Organise things as soon as possible today, hard and quite frightening but you will feel like a weights been lifted from you within the first hour of that six hour drive.

Good luck.

Niftyblue Sat 13-Jun-09 07:49:31

How are you this morning ?

You really need to get out

Niftyblue Sat 13-Jun-09 07:49:46

How are you this morning ?

You really need to get out

AttilaTheMeerkat Sat 13-Jun-09 08:36:16

KT

I would reiterate the other advice to leave this abusive man behind along with divorcing him. I do not say this lightly at all.
You are both in danger from him.

What you have gone through to date is abusive and you are in an abusive relationship; your H regards you and your son as his property. You have been completely controlled by this man; all that he has done to date including the incessent questions, the isolating you socially and physically from family and friends - all these are controlling behaviours.

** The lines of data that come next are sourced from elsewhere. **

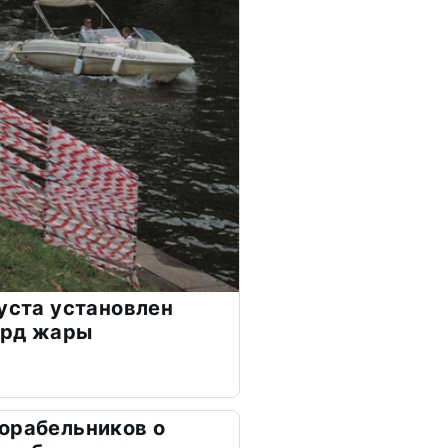
густа установлен
орд жары
орабельников о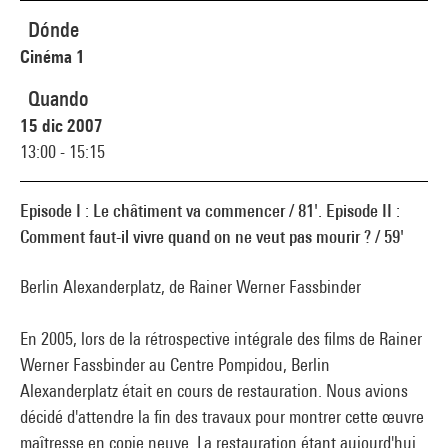
Dónde
Cinéma 1
Quando
15 dic 2007
13:00 - 15:15
Episode I : Le châtiment va commencer / 81'. Episode II :
Comment faut-il vivre quand on ne veut pas mourir ? / 59'
Berlin Alexanderplatz, de Rainer Werner Fassbinder
En 2005, lors de la rétrospective intégrale des films de Rainer
Werner Fassbinder au Centre Pompidou, Berlin
Alexanderplatz était en cours de restauration. Nous avions
décidé d'attendre la fin des travaux pour montrer cette œuvre
maîtresse en copie neuve. La restauration étant aujourd'hui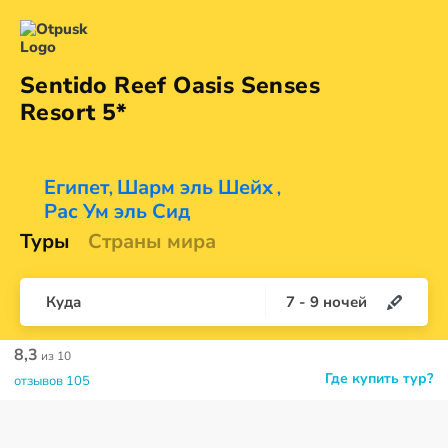
Sentido Reef Oasis Senses
Resort 5*
Египет
Шарм эль Шейх
,
,
Рас Ум эль Сид
Туры
Страны мира
Куда
7
-
9
ночей
8,3
из 10
Где купить тур?
отзывов 105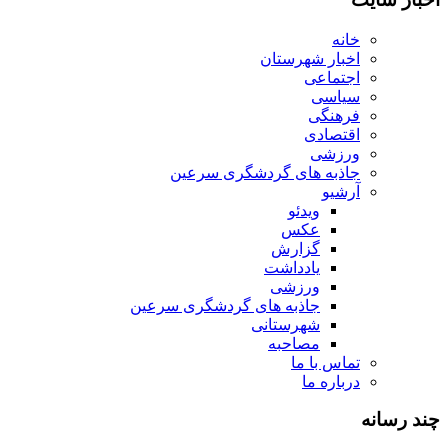
خانه
اخبار شهرستان
اجتماعی
سیاسی
فرهنگی
اقتصادی
ورزشی
جاذبه های گردشگری سرعین
آرشیو
ویدئو
عکس
گزارش
یادداشت
ورزشی
جاذبه های گردشگری سرعین
شهرستانی
مصاحبه
تماس با ما
درباره ما
چند رسانه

Call your Dad - both you and your son need to go and stay with him asap. You can find another job and make a better life for both of you.

You cannot expose your son to all this any longer; it will damage him emotionally and you have been ground down by him. Please call WA as well - they can help you.

This H of yours will not change; he feels he has done nothing wrong in controlling you and the level of control he has displayed has escalated over time. He is a very dangerous man.